Copyright © 1995, 2000 by the Creation Research Society. All rights reserved.

Volume 32, Number 1
June, 1995
Abstracts


Wernher von Braun: The Father of Modern Space Flight–A Christian and a Creationist

Jerry Bergman, Ph.D.

The life and work of Wernher von Braun, the father of modern space flight, is reviewed, focusing on his achievements and his creationist world view. A staunch supporter of creationism, he openly made his views known about his conclusion that the universe is clearly designed by an all-powerful God and that the creationist world view should be taught in the schools alongside the evolutionary world view. His life shows evolutionists that creationism is an entirely adequate explanation for the reality around us, and that a theistic world view, where God is not only the Creator but also Sustainer, is a defensible position.


Late Cretaceous Epeiric Sea or Retreating Floodwater?

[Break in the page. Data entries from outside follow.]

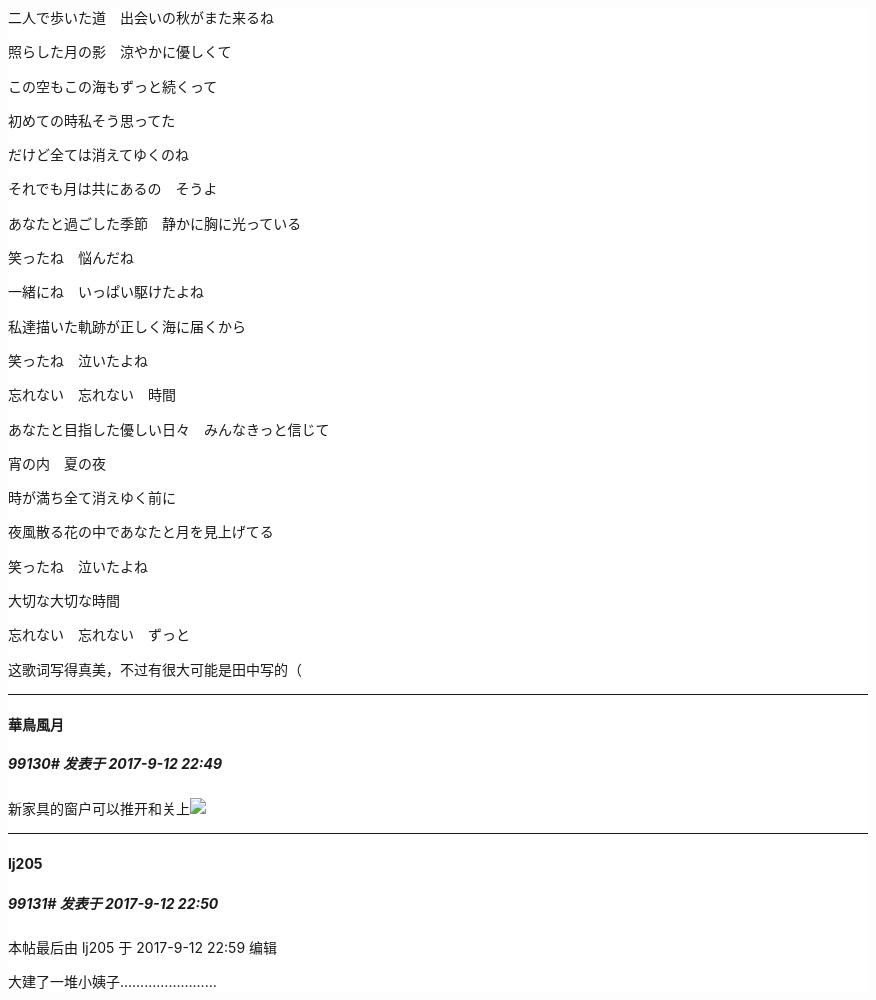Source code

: 
二人で歩いた道　出会いの秋がまた来るね

照らした月の影　涼やかに優しくて

この空もこの海もずっと続くって

初めての時私そう思ってた

だけど全ては消えてゆくのね

それでも月は共にあるの　そうよ


あなたと過ごした季節　静かに胸に光っている

笑ったね　悩んだね

一緒にね　いっぱい駆けたよね

私達描いた軌跡が正しく海に届くから

笑ったね　泣いたよね

忘れない　忘れない　時間


あなたと目指した優しい日々　みんなきっと信じて

宵の内　夏の夜

時が満ち全て消えゆく前に

夜風散る花の中であなたと月を見上げてる

笑ったね　泣いたよね

大切な大切な時間


忘れない　忘れない　ずっと


这歌词写得真美，不过有很大可能是田中写的（


-----

####  華鳥風月  
##### 99130#       发表于 2017-9-12 22:49


新家具的窗户可以推开和关上<img src="https://static.saraba1st.com/image/smiley/face2017/067.png" referrerpolicy="no-referrer">


-----

####  lj205  
##### 99131#       发表于 2017-9-12 22:50


 本帖最后由 lj205 于 2017-9-12 22:59 编辑 

大建了一堆小姨子……………………
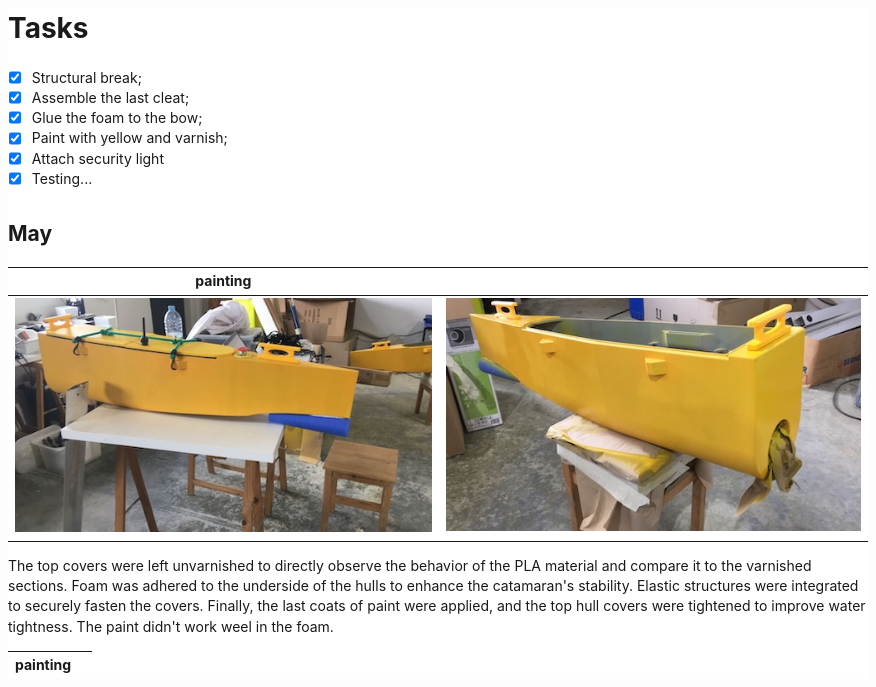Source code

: # Tasks
- [x] Structural break;
- [x] Assemble the last cleat;
- [x] Glue the foam to the bow;
- [x] Paint with yellow and varnish;
- [x] Attach security light
- [x] Testing...

## May

| painting | | 
| ------------- | ------------- |
| ![](Photos/EstibordoPronto.jpeg) | ![](Photos/pinturasFinais.jpeg) |

The top covers were left unvarnished to directly observe the behavior of the PLA material and compare it to the varnished sections. Foam was adhered to the underside of the hulls to enhance the catamaran's stability. Elastic structures were integrated to securely fasten the covers. Finally, the last coats of paint were applied, and the top hull covers were tightened to improve water tightness. The paint didn't work weel in the foam.

| painting | | 
| ------------- | ------------- |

Carl R. Froede, Jr., B.S., P.G.

The uniformitarian Middle to Late Cretaceous seaway of North America serves as an interesting feature in earth’s past. Much paleontological work has been performed and many environmental reconstructions have been attempted to determine conditions during this time. What does this period of time hold for young earth creationists? This paper examines the uniformitarian Cretaceous seaway within the young earth Creation/Flood model and suggests that this seaway did exist, but only as Flood waters slowly receded from the North American continent.

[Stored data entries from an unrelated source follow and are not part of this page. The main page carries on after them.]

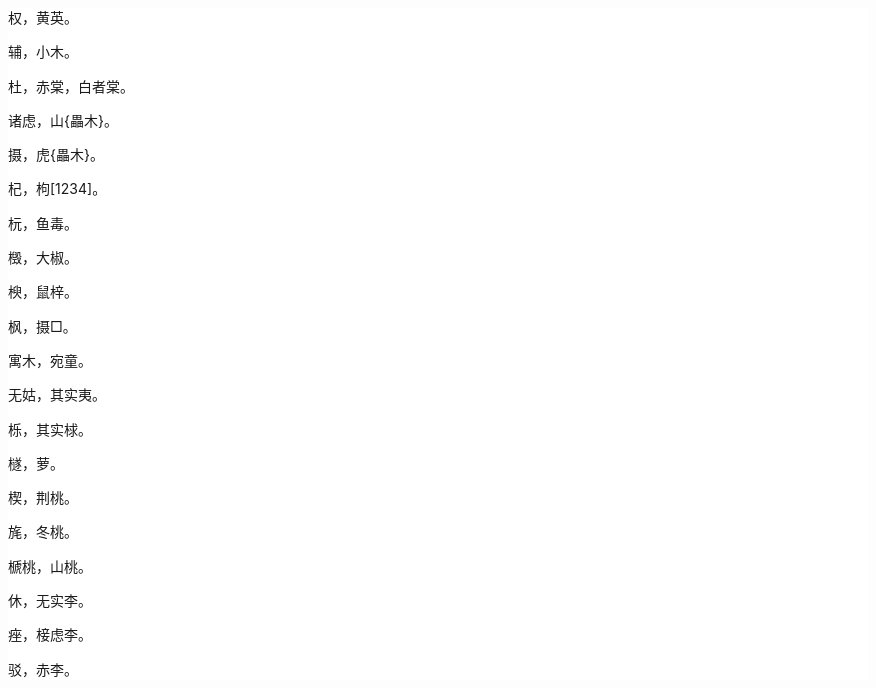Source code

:   权，黄英。 



  辅，小木。 



  杜，赤棠，白者棠。 



  诸虑，山{畾木}。 



  摄，虎{畾木}。 



  杞，枸[1234]。 



  杬，鱼毒。 



  檓，大椒。 



  楰，鼠梓。 



  枫，摄□。 



  寓木，宛童。 



  无姑，其实夷。 



  栎，其实梂。 



  檖，萝。 



  楔，荆桃。 



  旄，冬桃。 



  榹桃，山桃。 



  休，无实李。 



  痤，椄虑李。 



  驳，赤李。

A Review of Claims About Archaeopteryx in the Light of the Evidence

Ernst Lutz, Ph.D.

Archaeopteryx has widely been claimed to be the outstanding piece of evidence for macro-evolution in general and for evolution from reptiles to birds in particular. But while it is the oldest known bird and also an interesting mosaic containing some features also found in reptiles, there is neither evidence of a lineage from reptiles to Archaeopteryx nor from it to any living birds. Further, and also most importantly, natural selection is inadequate as a possible mechanism to explain the descent of Archaeopteryx. In view of the evidence, science has oversold the case for Archaeopteryx as a transitional form.


Methodology for Analysis of Science Teaching Materials From a Creationist World View

Steve W. Deckard, Ed.D., Richard L. Overman, Bryan A. Schneck, Candace B. Dixon, and Robert E. Brook

This article introduces a methodology for analyzing science materials for evidence of creationist content. The Institute for Creation Research tenets were used as a basis for the analysis. A field test of the methodology as used on four Christian publishers’ science texts is presented.


Providence Canyon, Stewart County, Georgia–Evidence of Recent Rapid Erosion

Emmett L. Williams, Ph.D.

In 10 years of observing the erosion of unconsolidated sediments at Providence Canyon State Park in southwestern Georgia, it is concluded that catastrophic events are more devastating or ruinous than slow, gradual processes. More erosional work was accomplished during a catastrophe than that observed in previous and later years of "normal" erosion. Also the evidence of a catastrophic erosional and depositional event can be obscured by later "normal" erosional processes.


Polar Dinosaurs and the Genesis Flood

Michael J. Oard, M.S.

Many dinosaur fossils have recently been discovered at polar latitudes. Warm-climate vegetation is also found at these latitudes. However, general circulation climate models consistently show that mid and high latitude continental areas would be very cold in winter during the Cretaceous and early Tertiary. This contradictory information is difficult for the uniformitarian scientist to explain. The creationist model offers at least three possible solutions to this mystery. One solution is especially emphasized because it also provides a possible solution to two creationist problems: 1) billions of dinosaur tracks found around the world and 2) dinosaur nests with newly hatched baby dinosaurs. Both of these events occurred on top of thousands of meters of Flood sediment. It is proposed that a strip of land, roughly paralleling the continental divide of North America, was temporarily exposed during the first 150 days of the Flood.